Una giornata in valle che, nelle tre date proposte quest’estate, ha raccolto numerosi partecipanti provenienti da varie zone della provincia, ma non solo. «L’idea è stata quella di creare un’occasione per farci conoscere e per arrotondare: un’azienda di montagna oggi fatica a gestire le spese, sempre in aumento, e la burocrazia – raccontano Mauro, l’anima dell’azienda, e il figlio ventunenne Thomas, al suo fianco in tutte le attività –. Negli anni ho visto la gente sempre più interessata: pensano di conoscere attività come queste e professioni come la mia, poi quando arrivano qui si ricredono e scoprono sempre cose nuove».

Guidati dai racconti e dalle spiegazioni di Thomas i visitatori hanno, infatti, prima esplorato la zona, partendo dalla chiesa della frazione di Ombriano per raggiungere a piedi l’azienda: qui, ad aspettarli, Mauro e il processo di lavorazione del formaggio Nostrano Valtrompia Dop, spiegato nelle sue varie fasi, e la stalla. «Un tempo il centro della vita rurale – spiega Thomas –: c’era chi filava, chi si raccontava storie, chi lavorava il legno, chi faceva le gerle».

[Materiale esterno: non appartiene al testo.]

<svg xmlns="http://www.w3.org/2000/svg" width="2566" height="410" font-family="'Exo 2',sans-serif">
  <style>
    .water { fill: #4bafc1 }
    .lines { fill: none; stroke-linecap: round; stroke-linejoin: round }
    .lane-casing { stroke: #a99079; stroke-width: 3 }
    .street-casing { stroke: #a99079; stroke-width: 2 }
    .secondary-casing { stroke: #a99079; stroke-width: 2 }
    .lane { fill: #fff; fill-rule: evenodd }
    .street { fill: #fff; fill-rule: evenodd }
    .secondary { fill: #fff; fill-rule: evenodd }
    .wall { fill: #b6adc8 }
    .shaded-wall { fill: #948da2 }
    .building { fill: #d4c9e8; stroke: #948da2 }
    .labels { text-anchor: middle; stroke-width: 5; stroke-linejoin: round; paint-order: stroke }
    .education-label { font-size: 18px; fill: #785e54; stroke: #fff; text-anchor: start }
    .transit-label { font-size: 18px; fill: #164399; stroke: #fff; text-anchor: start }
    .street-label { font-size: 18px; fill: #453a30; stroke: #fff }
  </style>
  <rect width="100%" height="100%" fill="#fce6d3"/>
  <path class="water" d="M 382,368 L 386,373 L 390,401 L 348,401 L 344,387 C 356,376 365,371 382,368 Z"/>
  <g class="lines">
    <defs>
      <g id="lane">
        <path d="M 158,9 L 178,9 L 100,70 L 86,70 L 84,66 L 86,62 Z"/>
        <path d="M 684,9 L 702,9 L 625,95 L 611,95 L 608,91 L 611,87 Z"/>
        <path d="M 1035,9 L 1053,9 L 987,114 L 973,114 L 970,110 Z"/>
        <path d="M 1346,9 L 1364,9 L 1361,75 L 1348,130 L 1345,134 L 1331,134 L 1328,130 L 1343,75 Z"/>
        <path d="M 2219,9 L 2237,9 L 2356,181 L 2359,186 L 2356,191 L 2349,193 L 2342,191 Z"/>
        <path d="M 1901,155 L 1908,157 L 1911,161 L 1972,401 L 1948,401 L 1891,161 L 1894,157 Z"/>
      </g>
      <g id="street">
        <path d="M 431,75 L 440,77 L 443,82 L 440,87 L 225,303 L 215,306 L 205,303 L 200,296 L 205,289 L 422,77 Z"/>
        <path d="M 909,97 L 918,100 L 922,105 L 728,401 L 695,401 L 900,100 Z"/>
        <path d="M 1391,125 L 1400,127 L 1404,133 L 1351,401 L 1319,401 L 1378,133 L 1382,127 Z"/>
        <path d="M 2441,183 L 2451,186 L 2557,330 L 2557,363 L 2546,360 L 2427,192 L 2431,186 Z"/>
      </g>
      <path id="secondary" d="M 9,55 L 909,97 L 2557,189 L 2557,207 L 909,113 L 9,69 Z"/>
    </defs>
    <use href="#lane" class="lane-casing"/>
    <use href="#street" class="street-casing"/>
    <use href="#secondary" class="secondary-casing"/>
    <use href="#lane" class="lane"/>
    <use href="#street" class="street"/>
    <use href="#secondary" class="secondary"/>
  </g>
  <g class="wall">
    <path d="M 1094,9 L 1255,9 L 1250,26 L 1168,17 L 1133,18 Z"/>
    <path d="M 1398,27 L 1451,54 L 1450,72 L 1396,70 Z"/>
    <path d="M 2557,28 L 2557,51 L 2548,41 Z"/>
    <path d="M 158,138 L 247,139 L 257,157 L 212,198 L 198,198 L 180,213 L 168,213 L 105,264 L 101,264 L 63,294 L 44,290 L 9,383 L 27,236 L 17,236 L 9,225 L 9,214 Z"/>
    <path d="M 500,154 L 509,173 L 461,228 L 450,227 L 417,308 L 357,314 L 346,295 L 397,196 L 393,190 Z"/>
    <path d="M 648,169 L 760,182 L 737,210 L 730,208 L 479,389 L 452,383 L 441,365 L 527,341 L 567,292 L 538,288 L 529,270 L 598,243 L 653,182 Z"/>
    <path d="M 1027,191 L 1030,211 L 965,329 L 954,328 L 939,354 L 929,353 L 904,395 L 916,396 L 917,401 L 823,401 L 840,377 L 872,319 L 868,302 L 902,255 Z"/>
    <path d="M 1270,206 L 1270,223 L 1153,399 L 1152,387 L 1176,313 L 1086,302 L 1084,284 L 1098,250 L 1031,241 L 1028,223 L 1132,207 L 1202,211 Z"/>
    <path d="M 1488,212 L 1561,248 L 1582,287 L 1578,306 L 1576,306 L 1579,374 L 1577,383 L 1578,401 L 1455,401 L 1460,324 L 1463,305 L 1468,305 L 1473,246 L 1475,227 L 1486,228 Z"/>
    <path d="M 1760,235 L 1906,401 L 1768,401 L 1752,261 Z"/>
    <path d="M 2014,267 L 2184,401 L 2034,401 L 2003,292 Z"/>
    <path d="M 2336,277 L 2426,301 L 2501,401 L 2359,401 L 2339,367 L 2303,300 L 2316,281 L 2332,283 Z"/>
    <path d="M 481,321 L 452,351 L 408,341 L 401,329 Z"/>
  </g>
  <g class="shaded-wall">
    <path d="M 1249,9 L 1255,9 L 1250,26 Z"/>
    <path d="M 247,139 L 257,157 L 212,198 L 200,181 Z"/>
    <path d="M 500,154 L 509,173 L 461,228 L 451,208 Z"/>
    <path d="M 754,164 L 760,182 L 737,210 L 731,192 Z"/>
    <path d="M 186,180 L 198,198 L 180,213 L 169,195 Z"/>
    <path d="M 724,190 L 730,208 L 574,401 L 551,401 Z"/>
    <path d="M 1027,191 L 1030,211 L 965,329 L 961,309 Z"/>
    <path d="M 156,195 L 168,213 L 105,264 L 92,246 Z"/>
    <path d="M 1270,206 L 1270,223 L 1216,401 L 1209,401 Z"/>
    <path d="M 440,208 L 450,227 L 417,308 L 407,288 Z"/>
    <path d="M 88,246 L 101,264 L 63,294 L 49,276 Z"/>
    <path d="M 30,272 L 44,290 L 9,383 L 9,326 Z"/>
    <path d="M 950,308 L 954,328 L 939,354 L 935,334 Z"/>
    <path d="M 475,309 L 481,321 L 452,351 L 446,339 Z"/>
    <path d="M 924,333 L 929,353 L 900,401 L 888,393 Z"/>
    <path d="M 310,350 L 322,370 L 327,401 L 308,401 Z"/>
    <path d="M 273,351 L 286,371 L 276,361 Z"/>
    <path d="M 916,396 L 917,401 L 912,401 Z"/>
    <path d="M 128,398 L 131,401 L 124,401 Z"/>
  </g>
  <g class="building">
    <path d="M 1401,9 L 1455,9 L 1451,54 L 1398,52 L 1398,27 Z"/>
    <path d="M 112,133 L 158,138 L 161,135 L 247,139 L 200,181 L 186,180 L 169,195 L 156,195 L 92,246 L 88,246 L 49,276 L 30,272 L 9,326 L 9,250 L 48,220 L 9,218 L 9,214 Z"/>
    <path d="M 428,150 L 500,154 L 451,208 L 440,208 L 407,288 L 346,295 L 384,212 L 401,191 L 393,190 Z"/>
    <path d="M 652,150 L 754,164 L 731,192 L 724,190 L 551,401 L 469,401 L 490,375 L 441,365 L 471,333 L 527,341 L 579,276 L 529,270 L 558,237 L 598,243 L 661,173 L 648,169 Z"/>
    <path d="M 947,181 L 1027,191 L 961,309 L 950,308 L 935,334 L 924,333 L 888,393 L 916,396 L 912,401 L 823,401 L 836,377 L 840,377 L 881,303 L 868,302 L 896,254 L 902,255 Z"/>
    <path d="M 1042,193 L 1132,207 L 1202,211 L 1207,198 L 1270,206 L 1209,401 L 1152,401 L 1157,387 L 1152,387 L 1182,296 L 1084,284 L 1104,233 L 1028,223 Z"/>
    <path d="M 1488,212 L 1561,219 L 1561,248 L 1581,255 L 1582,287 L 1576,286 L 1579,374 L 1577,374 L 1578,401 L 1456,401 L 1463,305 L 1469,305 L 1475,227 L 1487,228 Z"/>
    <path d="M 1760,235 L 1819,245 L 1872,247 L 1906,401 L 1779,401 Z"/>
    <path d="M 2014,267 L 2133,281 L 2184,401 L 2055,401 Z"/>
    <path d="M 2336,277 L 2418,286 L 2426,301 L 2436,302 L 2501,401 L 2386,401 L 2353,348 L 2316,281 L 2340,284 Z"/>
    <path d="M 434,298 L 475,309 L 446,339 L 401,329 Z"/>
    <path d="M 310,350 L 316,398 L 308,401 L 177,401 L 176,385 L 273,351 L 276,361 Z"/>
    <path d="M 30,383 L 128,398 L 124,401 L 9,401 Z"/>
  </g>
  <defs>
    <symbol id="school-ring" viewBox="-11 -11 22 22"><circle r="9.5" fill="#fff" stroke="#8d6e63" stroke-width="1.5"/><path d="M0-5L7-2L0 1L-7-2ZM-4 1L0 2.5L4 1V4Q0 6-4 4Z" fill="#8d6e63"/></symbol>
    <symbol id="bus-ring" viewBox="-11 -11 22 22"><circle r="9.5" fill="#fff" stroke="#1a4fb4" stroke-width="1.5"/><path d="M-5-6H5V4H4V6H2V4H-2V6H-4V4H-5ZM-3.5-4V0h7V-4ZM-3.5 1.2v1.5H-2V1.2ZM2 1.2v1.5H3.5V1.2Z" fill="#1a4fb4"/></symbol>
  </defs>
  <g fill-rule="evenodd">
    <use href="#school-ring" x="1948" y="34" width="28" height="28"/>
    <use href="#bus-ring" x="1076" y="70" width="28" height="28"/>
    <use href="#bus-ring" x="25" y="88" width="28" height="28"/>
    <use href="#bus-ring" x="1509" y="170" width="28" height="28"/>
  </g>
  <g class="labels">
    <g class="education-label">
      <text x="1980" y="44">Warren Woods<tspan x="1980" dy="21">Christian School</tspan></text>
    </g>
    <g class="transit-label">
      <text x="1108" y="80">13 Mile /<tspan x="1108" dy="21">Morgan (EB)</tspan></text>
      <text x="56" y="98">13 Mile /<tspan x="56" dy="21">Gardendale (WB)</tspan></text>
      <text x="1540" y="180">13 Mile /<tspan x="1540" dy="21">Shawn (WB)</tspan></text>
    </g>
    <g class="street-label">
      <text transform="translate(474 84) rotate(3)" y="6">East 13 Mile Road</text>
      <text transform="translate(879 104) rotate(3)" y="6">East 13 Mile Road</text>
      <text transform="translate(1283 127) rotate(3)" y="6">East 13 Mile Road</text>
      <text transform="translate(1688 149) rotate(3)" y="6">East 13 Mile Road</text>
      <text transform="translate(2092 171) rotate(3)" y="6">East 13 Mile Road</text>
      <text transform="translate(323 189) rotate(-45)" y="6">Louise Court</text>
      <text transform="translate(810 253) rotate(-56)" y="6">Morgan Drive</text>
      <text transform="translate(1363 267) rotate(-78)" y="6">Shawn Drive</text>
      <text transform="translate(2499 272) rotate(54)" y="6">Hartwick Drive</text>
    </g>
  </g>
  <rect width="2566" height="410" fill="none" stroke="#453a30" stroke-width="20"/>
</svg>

Uno spazio condiviso tra animali e uomini, in un rapporto che oggi resta stretto. «Li chiamiamo per nome, ci prendiamo cura di loro: non nascondo che a volte, quando bisogna vendere una mucca, o succede qualcosa a una di loro, scappa anche qualche lacrima», ammette Thomas. Spazio poi al pranzo, accompagnato dai canti tipici della valle, e alle attività preparate per i partecipanti, che hanno provato a mungere gli animali e dar loro da mangiare.
«Giornate come questa permettono di unire turismo e tradizione, valorizzando tutto il territorio e dando linfa alla nostra attività». Mentre la famiglia Beltrami si affaccenda tra stalla e zona di lavorazione, la domanda arriva inevitabile.
«Ma tu in ferie ci vai mai?». Mauro scuote la testa e sorride, mentre immerge le mani a fondo nel paiolo in rame. «Avere gli animali è un lavoro che ti impegna 365 giorni all’anno. Scegliere questa vita implica compiere dei sacrifici: per farlo serve passione». La stessa trasmessa ai suoi tre figli, la generazione che verrà, e la stessa che ora è importante conservare e continuare a raccontare.